Virtual reality is the future of immersive computer interaction, perfect for intense gaming and enveloping pornography. It’s cousin, augmented reality, a technology that inserts graphics and information over what we’re seeing in the real world, has the ability, however, to revolutionize the way we use our computers in our everyday lives even for mundane things like shopping. And the augmented reality shopping service, PayPal, is looking to get ahead.
The company was awarded an “Augmented Reality View of Product Instructions” patent last week. The system described in the USPTO filing, which was submitted in January and spotted today by UploadVR.com after it was approved, can identify real-life products from stores and overlay online reviews and related items for them onto AR visors or headsets. As its name suggests, the technology patent also outlines a capability to display in AR assembly instructions for products that have already been purchased — since no one likes glancing back and forth between a paper manual when putting together a desk chair. And, of course, there is a bit about how purchases through the system, which would ostensibly be online, can be made via fingerprint – payments are PayPal’s thing, after all.
If you’ve ever taken your phone out of your pocket to do a little online comparison shopping while standing in the aisle of a store, then you get what PayPal is trying to do. In fact, Amazon already has a shopping app that can pull up product info by using a smartphone’s camera to scan either the barcode or general outline of an item in a store. But, assuming we’ll all be wearing Google Glass or HoloLens-like devices on our faces in the future, PayPal wants to help us get past the step of taking out our small screens by projecting relevant shopping info in front of our eyeballs.
Mention of hardware in the patent is pretty scarce – PayPal’s proposed system will be able to identify products in “image data,” which could realistically come from either a smartphone camera or an AR headset camera – so logistics of how seamless or smartphone-free its AR shopping experience actually will be remains unresolved.
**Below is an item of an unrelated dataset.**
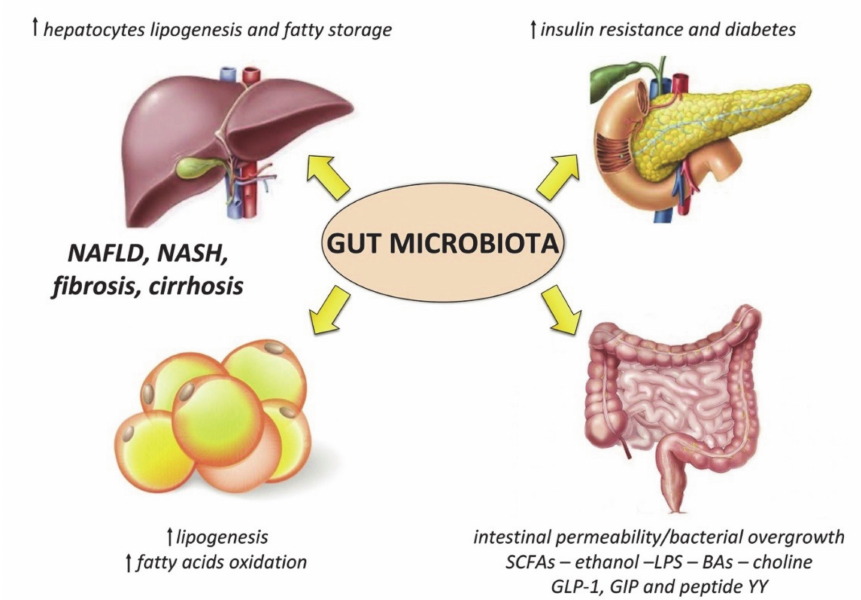
Figure 2. Mechanisms linking the gut microbiota to metabolic derangement in obese patients. Short chain fatty acids (SCFAs) derived from bacteria metabolism also influence lipid metabolism by increasing lipogenesis in the liver and in the adipose tissue, and inhibiting fatty acids oxidation; together with bile acids (BAs), SCFAs can modulate host appetite and insulin release through the secretion of gastrointestinal incretins (i.e., glucagon-like peptide 1 (GLP-1), and gastrointestinal insulinotropic polypeptide (GIP) and peptide YY), as well as the activation of the farnesoid X receptor (FXR). Choline depletion due to bacteria utilization also contributes to liver lipid accumulation, as well as the reduction of fasting-induced adipocyte factor (FIAF). LPS is another important modulator of glucose metabolism and insulin sensitivity. These alterations, associated with the increased intestinal permeability and bacterial overgrowth typical of obesity, as well as endogenous ethanol production by the gut microbiota, contribute to liver inflammation leading to non-alcoholic steatohepatitis (NASH) and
And this is just all a patent filing, so PayPal’s invention here could also simply wind up on the company’s cutting room floor. (Like the virtual currency patent that was filed by PayPal and eBay back in 2012 and then never seen or heard about since.)
We’ve seen the HoloLens team at Microsoft show off some of the most genuinely unique and awe-inspiring experiences yet in the sphere of reality/virtual reality mix known as AR – including the surreal Project X Ray shooter and the wild holoportation concept. But if PayPal does build out its AR shopping patent, it could join companies like Magic Leap and Amplified Robot in an effort to use this technology to improve everyday life, beyond games and porn.